Jacques Derrida rarely addresses directly the question of the death of the author. One would expect that, with his attack on binary opposites, his claims of intertextuality and networks of texts, the author would not be seen as dead but merely yet another node in this linked docuverse. However, in one passage directly proceeding his noting of Novalis' concept of "The Book", he slips in, seemingly unexplained, a comment on the fate of the author:

"Literature" also indicates--practically--the beyond of everything: the "operation" is the inscription that transforms the whole into a part requiring completion or supplementation. This type of supplementarity opens the "literary game" in which, along with "literature," the figure of the author finally disappears. (56)

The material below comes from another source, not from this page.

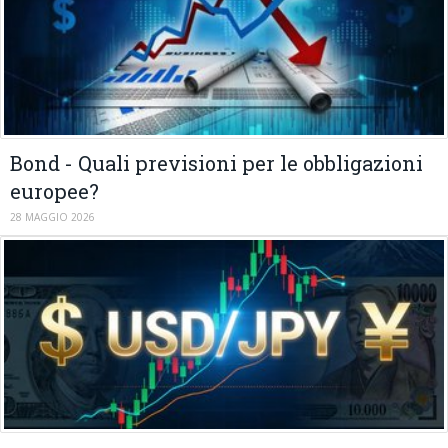
Bond - Quali previsioni per le obbligazioni
europee?
28 MAGGIO 2026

Curiously enough, Derrida really doesn't seem to turn to this issue again--perhaps considering it already well-covered by Barthes and Foucault--though he doesn't necessarily agree with all of their other claims. But even within this statement, a possible contradiction emerges. Given that "operation" involves "inscription", who does the inscribing? It seems that Derrida would have benefitted with some mention of the scribe, the winemaker who distills a bit of his wine for each bottle he sells--who breaks up the larger Whole into "cuts", the "coupe". For although a larger source exists, must it obliterate the identity of all who tap into it or are a part of it? May none of us as humans then have an identity?